EXERCISE BRIEF:
Beginning with the line that contains "Figure 12. Relationship" and ending with the line that contains "Figure 5: Effect", reproduce the lines of the entries below exactly, omitting pictures.

RECORDS TO PROCESS:
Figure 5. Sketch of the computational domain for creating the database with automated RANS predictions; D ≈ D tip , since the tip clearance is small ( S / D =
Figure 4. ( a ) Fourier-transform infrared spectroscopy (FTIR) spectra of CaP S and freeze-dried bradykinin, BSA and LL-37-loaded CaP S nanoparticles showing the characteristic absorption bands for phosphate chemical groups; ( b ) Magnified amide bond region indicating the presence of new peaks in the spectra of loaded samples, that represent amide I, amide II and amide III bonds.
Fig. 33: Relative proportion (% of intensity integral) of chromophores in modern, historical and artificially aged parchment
...
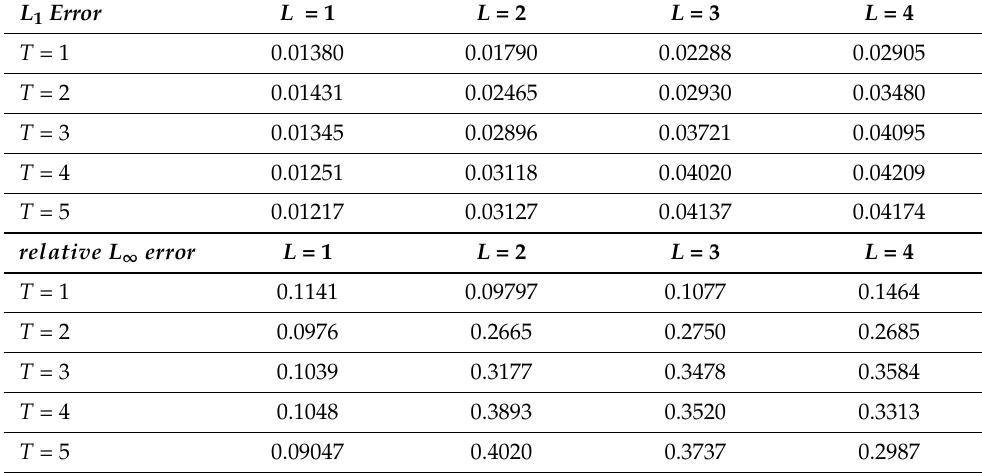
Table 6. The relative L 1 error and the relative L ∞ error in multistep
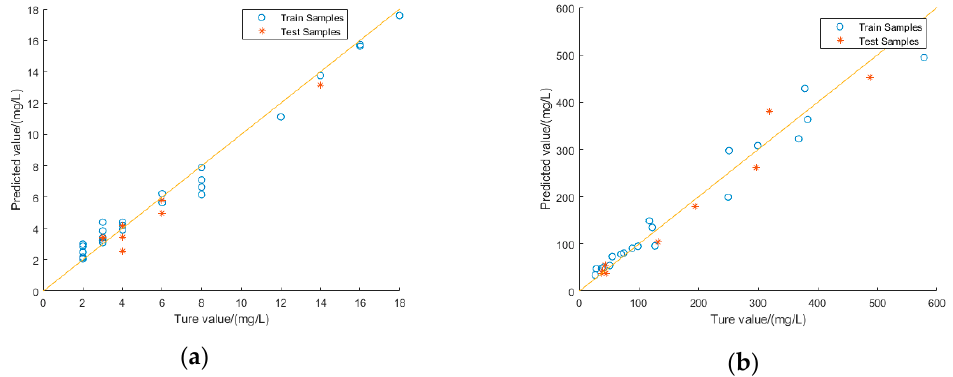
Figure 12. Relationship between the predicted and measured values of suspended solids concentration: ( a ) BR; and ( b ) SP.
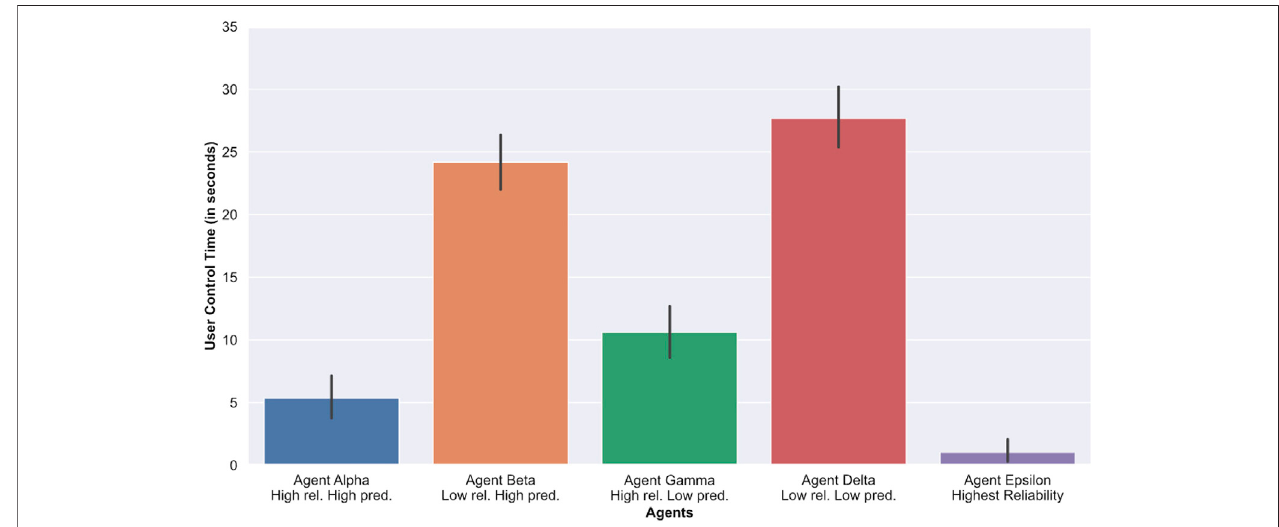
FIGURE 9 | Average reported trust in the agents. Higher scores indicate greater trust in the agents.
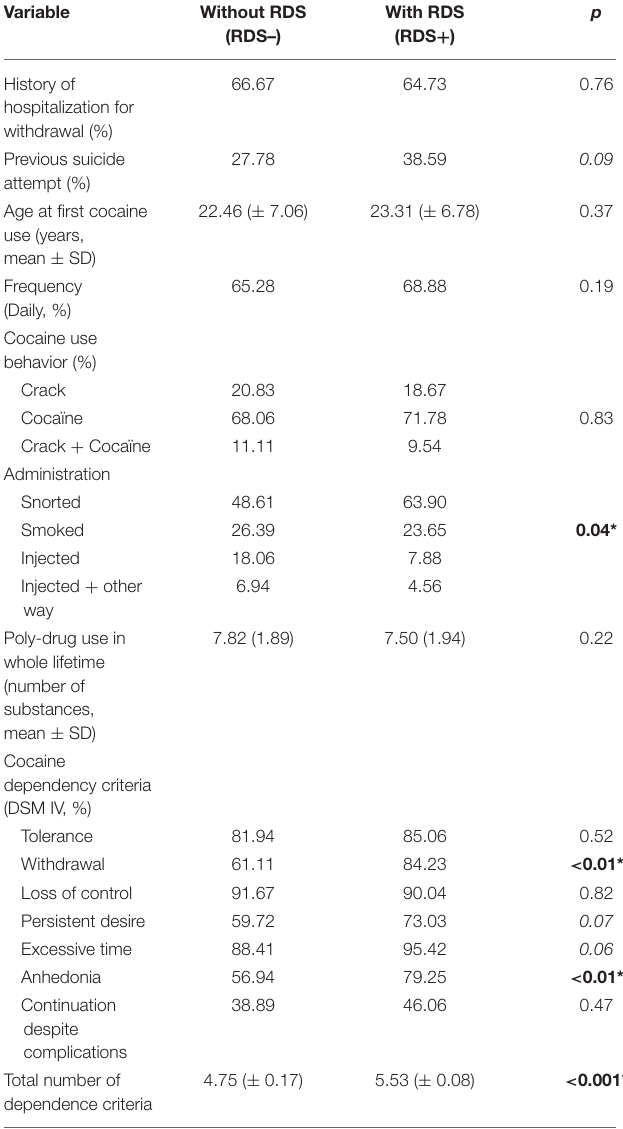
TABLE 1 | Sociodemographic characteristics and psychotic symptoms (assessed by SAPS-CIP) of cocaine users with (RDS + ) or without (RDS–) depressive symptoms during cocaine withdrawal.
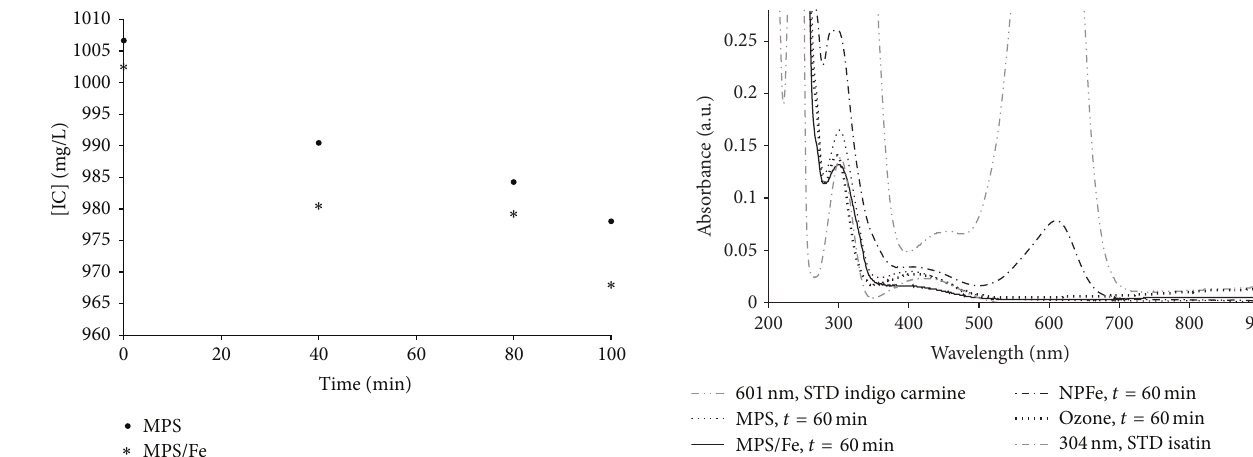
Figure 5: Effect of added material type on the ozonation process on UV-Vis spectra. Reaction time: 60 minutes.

EXERCISE ANSWER:
Figure 12. Relationship between the predicted and measured values of suspended solids concentration: ( a ) BR; and ( b ) SP.
FIGURE 9 | Average reported trust in the agents. Higher scores indicate greater trust in the agents.
TABLE 1 | Sociodemographic characteristics and psychotic symptoms (assessed by SAPS-CIP) of cocaine users with (RDS + ) or without (RDS–) depressive symptoms during cocaine withdrawal.
Figure 5: Effect of added material type on the ozonation process on UV-Vis spectra. Reaction time: 60 minutes.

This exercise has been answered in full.